The Consolation of Sorrows can be divided into two parts. The first is philosophical and rationalistic, including references to Socrates, Aristotle and Alexander's letter to his mother. The second is exegetical. The stories of figures from the Old Testament who overcame adversity are apparently written from memory.

The Consolation of Sorrows survives in a manuscript copy dated by Giorgio Levi Della Vida to the 9th century. At some point after about 1570, the original manuscript lost its beginning and was bound with other pieces into a new codex. The Vatican catalogue attributes the Consolation to Īlīyā al-Jawharī, perhaps based on the lost beginning. It has been published and translated into Italian.

===Law and chronology===
The Nomocanon Arabicus (or Collectio canonica) is the second oldest collection of canon law of the Church of the East after that of Gabriel of Basra composed shortly before in Syriac. Although it is often dated to about 893 or about 900, it refers to two documents produced by Patriarch John IV (900–905), one of which can be precisely dated to 11 January 903. This date is the terminus post quem for the composition of the Nomocanon.

The Nomocanon only survives in a thirteenth-century manuscript (MS Vat. ar. 157), where it is ascribed to "Metropolitan Eliya of Damascus". Eliya translated the texts he collected into Arabic. Besides the canons of the synods of the Church of the East from Isaac (410) to George I (676), he included some canons from the Roman church, to which he had easy access in Damascus: Ancyra (314), Neocaesarea (315), Nicaea (325) and Constantinople (381). He also included some pseudo-apostolic canons, such as the Apostolic Canons and the Teachings of the Apostles, and the false "canons of the 318 fathers" of the Nicaea.

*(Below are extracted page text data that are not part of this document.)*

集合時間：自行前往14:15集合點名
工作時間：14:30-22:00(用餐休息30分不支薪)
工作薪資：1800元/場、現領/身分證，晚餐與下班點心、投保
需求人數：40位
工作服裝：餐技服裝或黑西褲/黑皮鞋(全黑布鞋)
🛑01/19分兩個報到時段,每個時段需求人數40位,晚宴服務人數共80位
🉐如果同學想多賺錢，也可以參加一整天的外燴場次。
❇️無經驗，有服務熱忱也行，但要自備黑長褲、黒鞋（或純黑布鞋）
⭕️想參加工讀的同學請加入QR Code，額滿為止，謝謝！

The Nomocanon is chronologically ordered. Eliya compiled a list of the dioceses of the Church of the East. This list is of immense value to the historian, but it is not a complete list. It does not include the dioceses of the province of China or the province of India, perhaps because metropolitans were no longer being sent to them. The church in China had suffered severely in the Great Anti-Buddhist Persecution of 845 and the Guangzhou massacre of 878. Eliya's list includes a total of fifteen provinces, which he calls "eparchies": the province of the Patriarch, the six other provinces of the interior and the eight provinces of the exterior (seven in the east and one, Eliya's own, in the west). Since Eliya wrote in Arabic, while the official records of the church were kept in Syriac, there is some uncertainty regarding the identification of some dioceses.

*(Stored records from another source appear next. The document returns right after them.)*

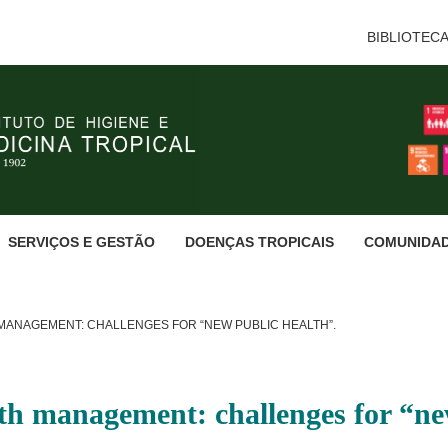
BIBLIOTEC
SERVIÇOS E GESTÃO
DOENÇAS TROPICAIS
COMUNIDA
MANAGEMENT: CHALLENGES FOR “NEW PUBLIC HEALTH”.
th management: challenges for “ne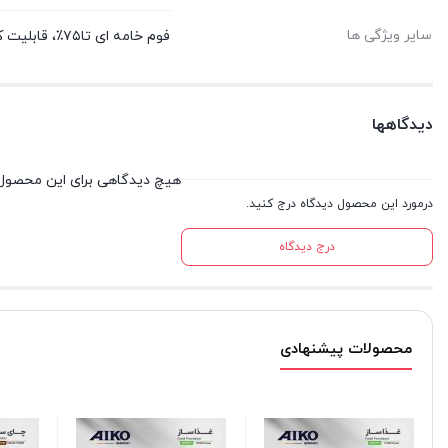
سایر ویژگی ها
فوم خامه ای تا۷۵٪، قابلیت کف دار کردن شیر، دارای قاشق اندازه گیری
دیدگاهها
هیچ دیدگاهی برای این محصول
درمورد این محصول دیدگاه درج کنید.
درج دیدگاه
محصولات پیشنهادی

Eliya also included the oldest surviving list of patriarchs of the Church of the East (at folio 82r). The list of Eliya of Nisibis, however, survives in an older copy. Eliya of Damascus is the first historian to record—and may himself have fabricated—the existence of five apocryphal early patriarchs with the dates of their pontificates: Abris (120–137), Abraham (159–171), Yaʿqob I (190), Aha d'Abuh (204–220) and Shahlufa (220–224). The last two are in fact late third-century bishops of Erbil who were transferred forward in time and upward in office. All five became generally accepted in the historiography of the Church of the East. The first three acquired backstories that made them relatives of Jesus' earthly father, Joseph. Eliya also placed the historical patriarch Tomarsa in the middle of the third century, to fill a gap between Shahlufa and Papa, whose reign began around 280. Unlike his other error, however, this one did not catch on.

Eliya's Nomocanon has been contrasted with that of Ibn al-Ṭayyib of the 11th century. The latter was more thorough but he abbreviated and reformatted the canons, whereas Eliya left them much as he found them but skipped over many. Ignazio Guidi called Ibn al-Ṭayyib's collection a compendium and Eliya's a sampling.